**List of tasks:**
**A.** In the sambamba thread below, which ldc release fixed the threading segfault?
**B.** From the sambamba thread below, copy the passage word for word, starting at "On Tue, Nov" and ending at "should be OK.".

[[ Provided passage open ]]

On Tue, Nov 14, 2017 at 07:05:49AM -0800, Brad Chapman wrote:
> Great news that you have time and support for working on
> sambamba. For us the number one help would be improving stability
> of the multicore steps. We're still stuck with sambamba
> segfaulting on multiple platforms and ended up working around it
> by transferring functionality to either samtools (which has a lot
> more multicore now) or mosdepth (which is very fast and flexible
> for depth calculations).
The segfaulting should be easy to fix when I can reproduce it. Are you
still using the 0.6.6 binary - because I think it still has the
threading segfault that was fixed in ldc 1.0. Using the pre-release
binary on github should be OK.
If you help me reproduce it, I can help you. Let's start with a
command line that is known to crash (now and then).
> sambamba is the only tool I know that
> correctly subsets a BAM file using a BED file. samtools doesn't
> use the indices so is very slow, and we work around this by
> sectioning in parts using the command line regions.
> In terms of new features, some useful thing would be:
> - First class CRAM support. I'm not sure where this is currently at in
> sambamba but I suspect we'll be moving more and more to CRAM soon.
> - Support downsampling BAMs/CRAMs to a maximum coverage (only
> downsample if above a certain coverage). We added this in VariantBam and it's
> really useful to reducing out of control runtimes on WGS runs in collapsed
> repeats but we're stuck trying to make it fast enough to be useful:
>
https://github.com/walaj/VariantBam/issues/13
Multithreaded programming in C++...
> Hope this helps with idea, and thanks again for all your great work on
> sambamba,
Sounds to me that we should work on the segfaults for sure. mpileup
and downsampling could be next. At least there is a clear demand :)
Pj.

[[ Provided passage closed ]]
[[ Study material open ]]

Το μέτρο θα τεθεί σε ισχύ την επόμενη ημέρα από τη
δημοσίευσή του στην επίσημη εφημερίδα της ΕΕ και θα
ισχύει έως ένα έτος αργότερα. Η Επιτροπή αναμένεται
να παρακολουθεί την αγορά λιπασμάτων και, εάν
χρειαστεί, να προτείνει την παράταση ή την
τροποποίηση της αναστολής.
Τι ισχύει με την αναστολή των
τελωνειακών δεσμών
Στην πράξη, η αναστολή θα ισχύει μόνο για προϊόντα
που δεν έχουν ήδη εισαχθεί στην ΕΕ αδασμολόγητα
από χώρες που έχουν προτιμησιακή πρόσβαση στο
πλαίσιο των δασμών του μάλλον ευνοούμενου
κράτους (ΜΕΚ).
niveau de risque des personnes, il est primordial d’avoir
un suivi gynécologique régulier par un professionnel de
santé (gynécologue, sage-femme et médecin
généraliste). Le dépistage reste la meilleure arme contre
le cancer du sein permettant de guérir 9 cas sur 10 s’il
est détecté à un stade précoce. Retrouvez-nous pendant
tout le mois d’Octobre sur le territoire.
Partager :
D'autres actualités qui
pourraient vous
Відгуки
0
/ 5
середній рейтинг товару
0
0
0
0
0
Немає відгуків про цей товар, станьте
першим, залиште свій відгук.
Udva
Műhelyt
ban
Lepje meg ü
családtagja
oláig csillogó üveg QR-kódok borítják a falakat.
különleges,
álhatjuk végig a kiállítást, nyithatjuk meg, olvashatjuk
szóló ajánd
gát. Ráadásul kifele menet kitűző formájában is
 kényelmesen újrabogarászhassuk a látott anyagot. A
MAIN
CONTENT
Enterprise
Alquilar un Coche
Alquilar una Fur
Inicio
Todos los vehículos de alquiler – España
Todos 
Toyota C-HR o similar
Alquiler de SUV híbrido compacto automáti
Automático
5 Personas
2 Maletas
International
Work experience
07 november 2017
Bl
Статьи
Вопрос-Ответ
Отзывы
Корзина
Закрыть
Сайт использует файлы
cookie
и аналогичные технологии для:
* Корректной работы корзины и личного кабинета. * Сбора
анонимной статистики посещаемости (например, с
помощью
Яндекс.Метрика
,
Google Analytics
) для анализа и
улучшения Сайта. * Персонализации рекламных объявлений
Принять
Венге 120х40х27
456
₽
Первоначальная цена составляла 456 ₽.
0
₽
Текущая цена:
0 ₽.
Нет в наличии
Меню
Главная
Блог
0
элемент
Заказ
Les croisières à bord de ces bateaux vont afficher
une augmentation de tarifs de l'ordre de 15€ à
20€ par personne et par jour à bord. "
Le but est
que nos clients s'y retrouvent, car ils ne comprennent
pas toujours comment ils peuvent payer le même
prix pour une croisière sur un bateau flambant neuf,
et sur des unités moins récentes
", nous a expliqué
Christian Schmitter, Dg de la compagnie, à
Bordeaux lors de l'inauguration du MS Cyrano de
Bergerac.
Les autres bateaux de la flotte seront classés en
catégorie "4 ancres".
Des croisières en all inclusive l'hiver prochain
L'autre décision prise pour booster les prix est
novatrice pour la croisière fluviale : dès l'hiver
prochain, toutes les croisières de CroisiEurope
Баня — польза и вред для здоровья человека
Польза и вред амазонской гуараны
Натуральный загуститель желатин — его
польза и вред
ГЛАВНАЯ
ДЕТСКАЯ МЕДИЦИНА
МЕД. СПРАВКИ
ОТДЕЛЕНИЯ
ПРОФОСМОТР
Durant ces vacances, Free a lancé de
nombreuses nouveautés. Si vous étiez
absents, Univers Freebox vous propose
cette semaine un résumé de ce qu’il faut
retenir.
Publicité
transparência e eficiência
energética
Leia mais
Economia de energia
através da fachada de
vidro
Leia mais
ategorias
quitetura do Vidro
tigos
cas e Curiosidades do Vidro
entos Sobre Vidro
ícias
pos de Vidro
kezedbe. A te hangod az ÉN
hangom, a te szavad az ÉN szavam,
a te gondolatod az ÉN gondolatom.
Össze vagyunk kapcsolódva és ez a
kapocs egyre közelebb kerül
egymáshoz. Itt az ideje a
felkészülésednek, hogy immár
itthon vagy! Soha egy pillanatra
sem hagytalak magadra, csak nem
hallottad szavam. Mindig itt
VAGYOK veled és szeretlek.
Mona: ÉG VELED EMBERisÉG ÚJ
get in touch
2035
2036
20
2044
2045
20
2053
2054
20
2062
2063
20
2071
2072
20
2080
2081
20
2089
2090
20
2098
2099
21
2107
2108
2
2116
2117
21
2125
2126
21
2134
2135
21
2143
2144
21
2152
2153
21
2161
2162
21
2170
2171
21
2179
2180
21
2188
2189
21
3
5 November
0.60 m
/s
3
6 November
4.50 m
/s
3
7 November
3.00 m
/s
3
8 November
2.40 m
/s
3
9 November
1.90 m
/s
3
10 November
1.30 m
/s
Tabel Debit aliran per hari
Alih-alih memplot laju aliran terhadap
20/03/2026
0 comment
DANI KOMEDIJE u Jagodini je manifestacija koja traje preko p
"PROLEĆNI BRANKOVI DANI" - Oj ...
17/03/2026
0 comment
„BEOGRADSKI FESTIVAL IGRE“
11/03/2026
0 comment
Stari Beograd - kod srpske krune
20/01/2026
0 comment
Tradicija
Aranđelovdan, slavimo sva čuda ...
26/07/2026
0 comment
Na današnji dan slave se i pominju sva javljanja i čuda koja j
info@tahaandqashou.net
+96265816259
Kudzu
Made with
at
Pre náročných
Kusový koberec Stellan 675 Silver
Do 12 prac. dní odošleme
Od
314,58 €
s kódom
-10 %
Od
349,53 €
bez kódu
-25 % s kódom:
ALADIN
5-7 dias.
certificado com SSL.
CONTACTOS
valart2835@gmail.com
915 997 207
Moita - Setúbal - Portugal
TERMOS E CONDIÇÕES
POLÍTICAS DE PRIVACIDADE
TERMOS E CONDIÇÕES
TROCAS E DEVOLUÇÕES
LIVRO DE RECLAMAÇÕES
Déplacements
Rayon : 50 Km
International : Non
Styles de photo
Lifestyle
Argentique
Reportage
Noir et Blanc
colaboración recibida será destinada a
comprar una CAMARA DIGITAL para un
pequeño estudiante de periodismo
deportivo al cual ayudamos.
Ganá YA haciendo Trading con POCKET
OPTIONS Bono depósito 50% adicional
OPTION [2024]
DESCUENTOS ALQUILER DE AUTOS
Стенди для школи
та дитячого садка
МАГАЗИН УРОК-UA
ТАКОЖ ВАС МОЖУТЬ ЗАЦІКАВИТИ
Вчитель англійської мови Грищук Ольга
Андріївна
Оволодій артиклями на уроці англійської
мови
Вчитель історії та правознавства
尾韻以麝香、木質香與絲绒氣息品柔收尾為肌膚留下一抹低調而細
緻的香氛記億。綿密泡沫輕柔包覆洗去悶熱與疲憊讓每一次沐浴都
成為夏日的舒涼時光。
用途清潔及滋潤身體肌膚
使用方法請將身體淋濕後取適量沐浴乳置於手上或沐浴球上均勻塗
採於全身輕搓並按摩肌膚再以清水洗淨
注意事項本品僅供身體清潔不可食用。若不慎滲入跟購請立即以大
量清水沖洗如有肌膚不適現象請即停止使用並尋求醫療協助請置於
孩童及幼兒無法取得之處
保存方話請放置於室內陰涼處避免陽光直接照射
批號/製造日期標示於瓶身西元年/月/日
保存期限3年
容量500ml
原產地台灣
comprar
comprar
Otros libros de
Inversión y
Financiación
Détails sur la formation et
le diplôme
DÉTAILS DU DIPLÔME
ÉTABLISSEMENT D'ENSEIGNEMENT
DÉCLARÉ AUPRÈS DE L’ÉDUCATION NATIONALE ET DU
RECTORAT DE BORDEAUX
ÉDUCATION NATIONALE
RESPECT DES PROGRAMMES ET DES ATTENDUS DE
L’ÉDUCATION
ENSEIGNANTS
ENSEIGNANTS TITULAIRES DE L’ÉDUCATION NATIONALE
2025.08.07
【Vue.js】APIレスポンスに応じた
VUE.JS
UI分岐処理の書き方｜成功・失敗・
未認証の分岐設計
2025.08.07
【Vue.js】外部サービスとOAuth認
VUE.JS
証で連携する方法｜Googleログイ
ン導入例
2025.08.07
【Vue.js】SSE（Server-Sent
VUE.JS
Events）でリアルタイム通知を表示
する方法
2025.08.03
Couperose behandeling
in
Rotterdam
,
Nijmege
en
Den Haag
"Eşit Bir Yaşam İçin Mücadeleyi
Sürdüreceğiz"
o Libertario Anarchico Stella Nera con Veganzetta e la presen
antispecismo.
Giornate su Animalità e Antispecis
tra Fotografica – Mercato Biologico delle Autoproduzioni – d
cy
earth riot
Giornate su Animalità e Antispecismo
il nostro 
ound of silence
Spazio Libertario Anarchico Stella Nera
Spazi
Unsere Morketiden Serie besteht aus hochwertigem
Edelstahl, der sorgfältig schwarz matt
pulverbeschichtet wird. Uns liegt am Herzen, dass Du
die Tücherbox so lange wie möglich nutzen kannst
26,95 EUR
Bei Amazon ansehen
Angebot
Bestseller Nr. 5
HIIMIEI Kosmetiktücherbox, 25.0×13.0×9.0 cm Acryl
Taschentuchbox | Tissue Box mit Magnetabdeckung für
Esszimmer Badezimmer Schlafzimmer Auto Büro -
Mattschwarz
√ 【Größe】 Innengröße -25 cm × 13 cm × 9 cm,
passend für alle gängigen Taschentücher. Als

[[ Study material closed ]]

**Answers by item number:**
**A.** ldc 1.0

**B.**
On Tue, Nov 14, 2017 at 07:05:49AM -0800, Brad Chapman wrote:
> Great news that you have time and support for working on
> sambamba. For us the number one help would be improving stability
> of the multicore steps. We're still stuck with sambamba
> segfaulting on multiple platforms and ended up working around it
> by transferring functionality to either samtools (which has a lot
> more multicore now) or mosdepth (which is very fast and flexible
> for depth calculations).
The segfaulting should be easy to fix when I can reproduce it. Are you
still using the 0.6.6 binary - because I think it still has the
threading segfault that was fixed in ldc 1.0. Using the pre-release
binary on github should be OK.